Os dados mais recentes do Instituto Brasileiro de Geografia e Estatística (IBGE) indicam mudanças significativas nos padrões afetivos da população brasileira. De acordo com as Estatísticas do Registro Civil, o total de casamentos formais apresentou queda de 3% em 2023 em comparação com 2022, enquanto os divórcios alcançaram 440,8 mil registros, representando um aumento de 4,9% no mesmo período.
A redução nos casamentos foi mais acentuada na região Sudeste, com recuo de 5%, enquanto o crescimento dos divórcios se destacou nas regiões Centro-Oeste (16,8%) e Norte (13,1%). Esses números revelam diferenças regionais relevantes, possivelmente ligadas a fatores socioeconômicos, culturais e demográficos, que influenciam as escolhas afetivas e a dissolução de uniões.
Aumento dos divórcios
A análise sugere que o casamento formal, embora ainda importante, não representa mais o único modelo de relação estável, e que o comportamento afetivo da população está se tornando mais diversificado. Estudos internacionais publicados no Journal of Social and Personal Relationships indicam que fatores que contribuem para o divórcio muitas vezes surgem nas fases iniciais do namoro e se intensificam ao longo do tempo.

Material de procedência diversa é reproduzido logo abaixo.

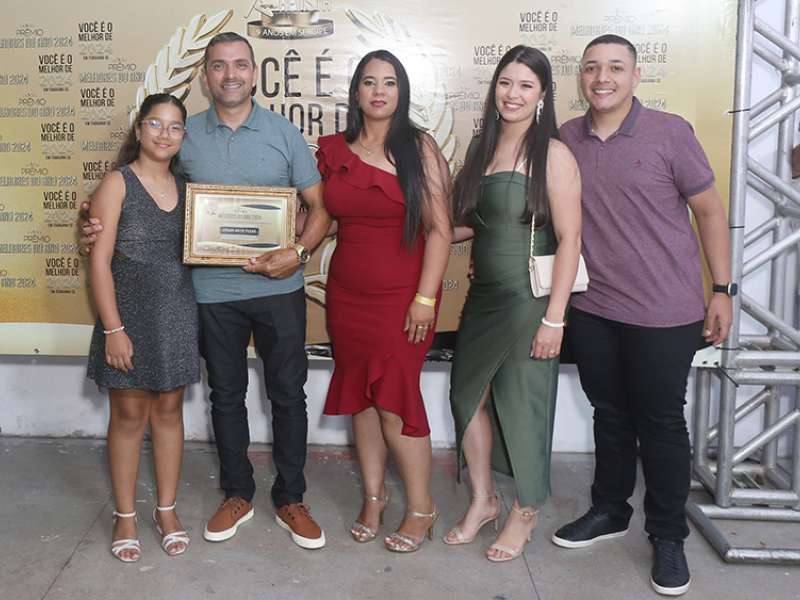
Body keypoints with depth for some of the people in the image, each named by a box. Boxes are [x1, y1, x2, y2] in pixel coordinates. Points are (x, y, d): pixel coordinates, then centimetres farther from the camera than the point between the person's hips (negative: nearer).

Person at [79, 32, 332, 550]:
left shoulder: (284, 132, 0)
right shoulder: (187, 136, 4)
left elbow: (320, 206, 1)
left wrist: (300, 252, -17)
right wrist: (106, 226, -5)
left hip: (279, 287, -1)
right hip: (214, 289, 2)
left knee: (288, 393, 6)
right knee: (226, 395, 13)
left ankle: (290, 498, 22)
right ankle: (238, 494, 31)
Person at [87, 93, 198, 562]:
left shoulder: (185, 185, 8)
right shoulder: (118, 183, -6)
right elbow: (100, 260, -10)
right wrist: (113, 328, -15)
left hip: (177, 312, 4)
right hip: (130, 311, -4)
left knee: (169, 409, 12)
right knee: (129, 413, 6)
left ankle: (167, 509, 25)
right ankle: (125, 515, 22)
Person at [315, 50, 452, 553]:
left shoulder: (419, 148, -5)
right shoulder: (334, 150, 6)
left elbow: (439, 228, -8)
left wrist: (426, 298, -14)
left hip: (402, 297, -4)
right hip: (347, 294, 4)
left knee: (395, 402, -3)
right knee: (360, 397, 10)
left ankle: (421, 508, 15)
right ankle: (374, 494, 29)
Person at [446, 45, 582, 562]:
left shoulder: (553, 154, -11)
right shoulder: (482, 148, 9)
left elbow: (569, 238, -15)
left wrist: (554, 318, -19)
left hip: (529, 300, -6)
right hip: (483, 295, 7)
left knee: (521, 403, 5)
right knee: (468, 393, 11)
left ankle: (526, 513, 27)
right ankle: (484, 500, 31)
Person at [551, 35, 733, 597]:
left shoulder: (670, 132, -7)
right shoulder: (565, 139, 3)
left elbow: (710, 210, -2)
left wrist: (722, 289, -3)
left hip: (664, 312, -3)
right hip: (592, 309, 4)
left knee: (661, 422, 7)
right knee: (610, 415, 17)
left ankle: (668, 536, 23)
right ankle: (609, 510, 35)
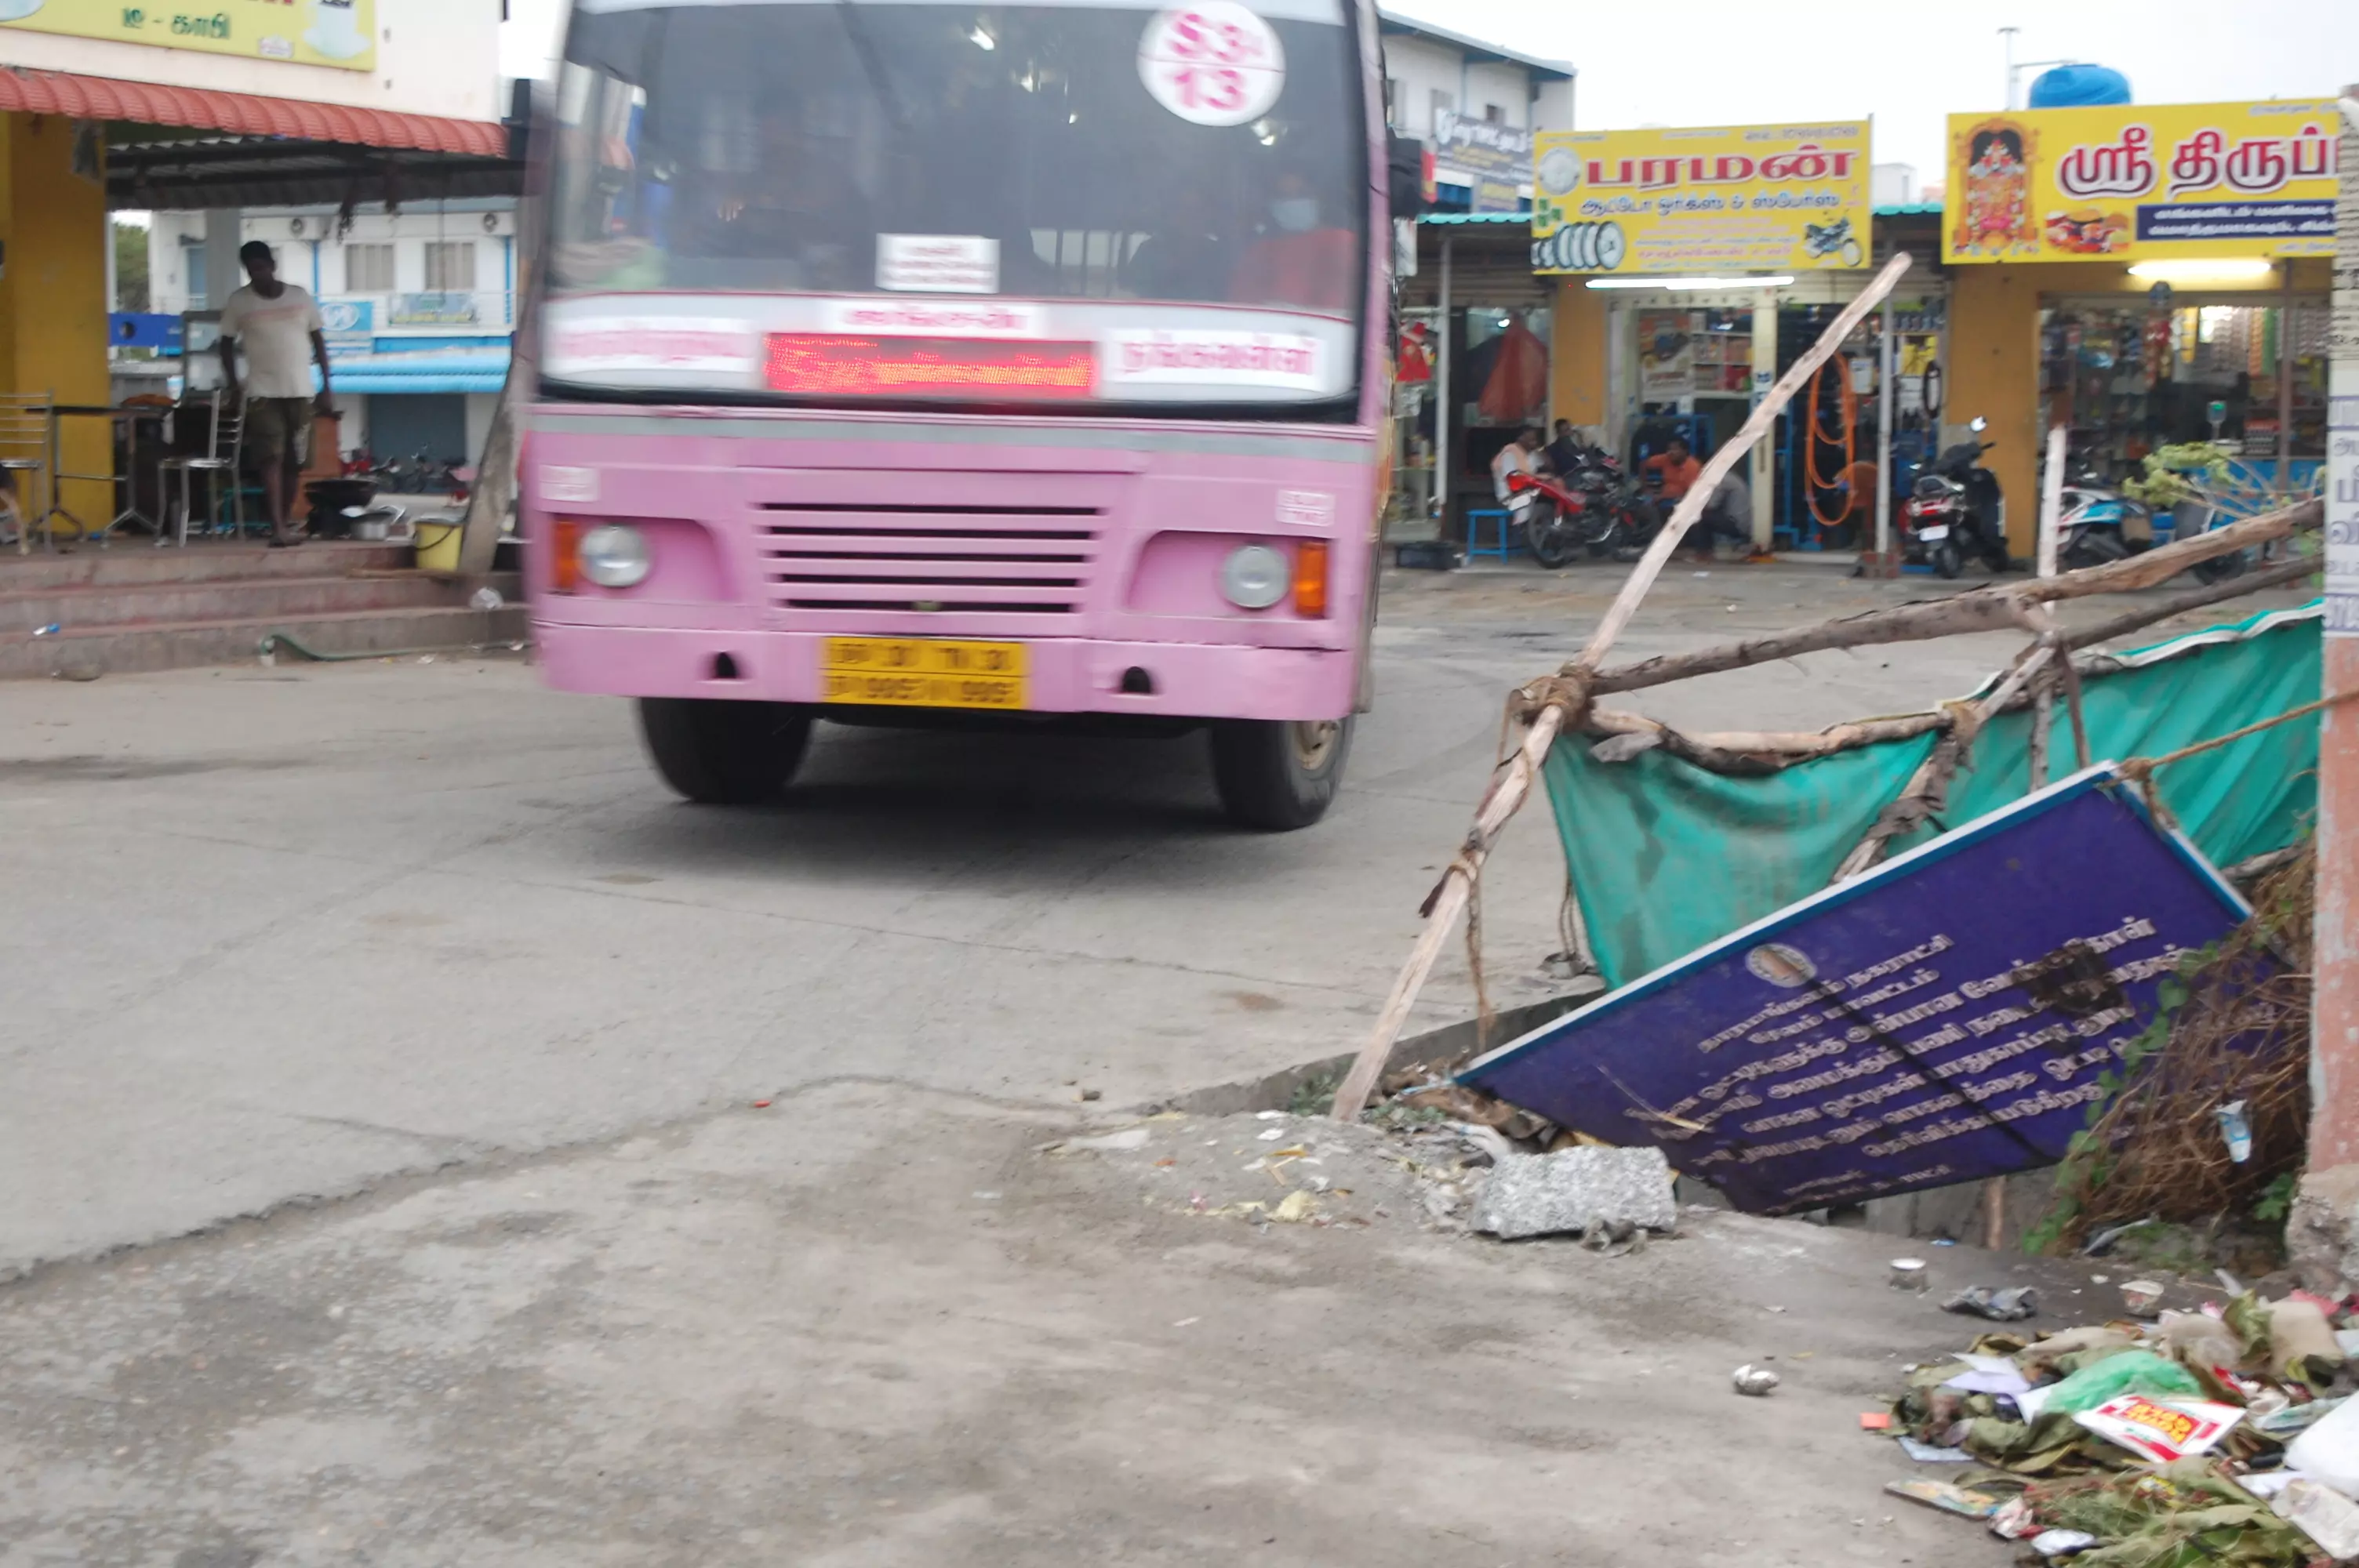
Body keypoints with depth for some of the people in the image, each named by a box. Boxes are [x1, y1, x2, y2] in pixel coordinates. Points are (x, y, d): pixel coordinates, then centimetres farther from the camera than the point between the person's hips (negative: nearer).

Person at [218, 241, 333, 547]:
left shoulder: (300, 298, 3)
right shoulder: (238, 302, -1)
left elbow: (318, 342, 9)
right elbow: (227, 345, 7)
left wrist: (326, 388, 4)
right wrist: (233, 387, -3)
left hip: (300, 392, 2)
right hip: (262, 392, -2)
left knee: (295, 461, 7)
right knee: (271, 459, -12)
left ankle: (288, 520, 22)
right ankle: (278, 528, -18)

Entre os principais motivos estão a instabilidade financeira, a falta de comunicação, a redução da intimidade e a presença de vícios ou comportamentos prejudiciais. Dificuldades econômicas impactam diretamente a estabilidade emocional do casal, enquanto a ausência de diálogo e contato físico compromete a convivência e a conexão afetiva.
Novos estilos de casais
Nesse contexto, surgem novas formas de relacionamento, como os chamados relacionamentos Sugar, nos quais um parceiro mais maduro e financeiramente estabilizado oferece conforto e segurança a outro, geralmente mais jovem, com papéis previamente definidos. Esses arranjos refletem adaptações sociais e econômicas diante de mudanças nas prioridades individuais, como a busca por estabilidade financeira e equilíbrio emocional.
Esses padrões evidenciam que, no Brasil contemporâneo, a combinação entre segurança econômica e bem-estar emocional tornou-se decisiva na manutenção ou término de relações amorosas, refletindo mudanças profundas na maneira como os indivíduos planejam e vivenciam suas relações afetivas.